▶ **Task description**
Please reproduce the passage of the software and chaos post below, from "All of this" up to and including "are always optimistic.", word for word.

▶ **Text block**
⁂

Sunday, November 9, 2008

Software and Chaos

As with many of my blog posts, this is a little long. To make things slightly easier, here is a map

The Problem
My Experience
Business Expectations and Results
Software and the Elevator Speech
All is Not Lost

THE PROBLEM

Roughly seventy five percent of all software projects fail in the sense that they cost more than expected, deliver less than expected, or are delivered later than expected. This has been true for decades. Behind the scenes at these projects is untold stress and pain as development teams and management try to cope. This coping typically starts when it becomes apparent that the carefully constructed project plan does not describe what is happening and "success" is unlikely. I would like to believe that my projects perform better than average, but many of them go through this readjustment to reality. It starts with a meeting where the current situation is explained and options are explored. At some point, someone asks what went wrong, and all eyes turn toward me as system architect and technical manager.

I pride myself on being honest and not ducking blame. I go through a careful analysis of projections and actualities. I point out places where we made mistakes and where we may have lost time, but also explain that this is not where most of the problems lay. I point out the areas where there was unanticipated work or where an underlying system did not perform as expected.

All of this is true, but it is not the actual problem. The actual problems are structural, and most organizations with whom I work will never make the changes necessary to rationally develop software. They will not change because they cannot accept the truth about the type of software development I work on. No team, regardless how smart or how much time is spent in planning, can accurately predict the effort necessary to produce the software. The predictions of effort are based on what is known and are always optimistic.

MY EXPERIENCE

Let me preface this with some characteristics of the projects I work on. My generalization may not apply to other types of work. I work on new development. Typically it is putting a system in place to replace some existing process. Often there is no existing software in place. In the case where there is existing software, the organization plans to completely scrap that system. Along with new software, the business processes will be substantially changed. The projects are usually medium sized, say three to fifteen developers working for between six months and a year and a half.

⁂

▶ **Data extracts**

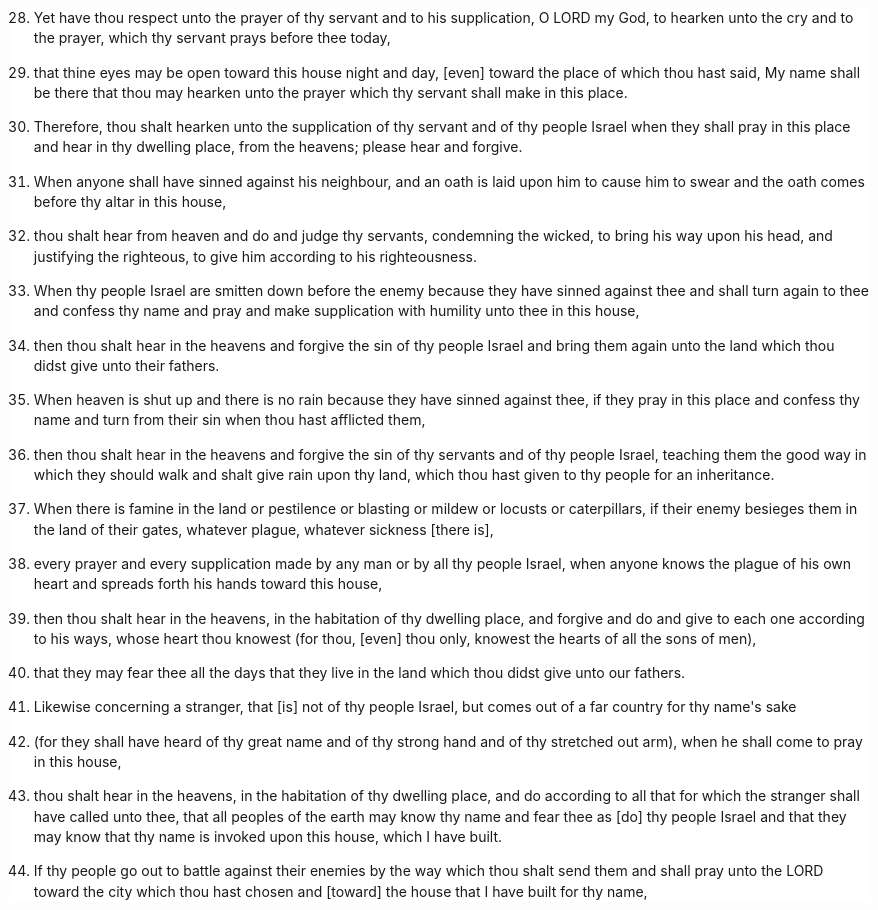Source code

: 28. Yet have thou respect unto the prayer of thy servant and to his supplication, O LORD my God, to hearken unto the cry and to the prayer, which thy servant prays before thee today,

29. that thine eyes may be open toward this house night and day, [even] toward the place of which thou hast said, My name shall be there that thou may hearken unto the prayer which thy servant shall make in this place.

30. Therefore, thou shalt hearken unto the supplication of thy servant and of thy people Israel when they shall pray in this place and hear in thy dwelling place, from the heavens; please hear and forgive.

31. When anyone shall have sinned against his neighbour, and an oath is laid upon him to cause him to swear and the oath comes before thy altar in this house,

32. thou shalt hear from heaven and do and judge thy servants, condemning the wicked, to bring his way upon his head, and justifying the righteous, to give him according to his righteousness.

33. When thy people Israel are smitten down before the enemy because they have sinned against thee and shall turn again to thee and confess thy name and pray and make supplication with humility unto thee in this house,

34. then thou shalt hear in the heavens and forgive the sin of thy people Israel and bring them again unto the land which thou didst give unto their fathers.

35. When heaven is shut up and there is no rain because they have sinned against thee, if they pray in this place and confess thy name and turn from their sin when thou hast afflicted them,

36. then thou shalt hear in the heavens and forgive the sin of thy servants and of thy people Israel, teaching them the good way in which they should walk and shalt give rain upon thy land, which thou hast given to thy people for an inheritance.

37. When there is famine in the land or pestilence or blasting or mildew or locusts or caterpillars, if their enemy besieges them in the land of their gates, whatever plague, whatever sickness [there is],

38. every prayer and every supplication made by any man or by all thy people Israel, when anyone knows the plague of his own heart and spreads forth his hands toward this house,

39. then thou shalt hear in the heavens, in the habitation of thy dwelling place, and forgive and do and give to each one according to his ways, whose heart thou knowest (for thou, [even] thou only, knowest the hearts of all the sons of men),

40. that they may fear thee all the days that they live in the land which thou didst give unto our fathers.

41. Likewise concerning a stranger, that [is] not of thy people Israel, but comes out of a far country for thy name's sake

42. (for they shall have heard of thy great name and of thy strong hand and of thy stretched out arm), when he shall come to pray in this house,

43. thou shalt hear in the heavens, in the habitation of thy dwelling place, and do according to all that for which the stranger shall have called unto thee, that all peoples of the earth may know thy name and fear thee as [do] thy people Israel and that they may know that thy name is invoked upon this house, which I have built.

44. If thy people go out to battle against their enemies by the way which thou shalt send them and shall pray unto the LORD toward the city which thou hast chosen and [toward] the house that I have built for thy name,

⁂

▶ **Exercise result**
All of this is true, but it is not the actual problem. The actual problems are structural, and most organizations with whom I work will never make the changes necessary to rationally develop software. They will not change because they cannot accept the truth about the type of software development I work on. No team, regardless how smart or how much time is spent in planning, can accurately predict the effort necessary to produce the software. The predictions of effort are based on what is known and are always optimistic.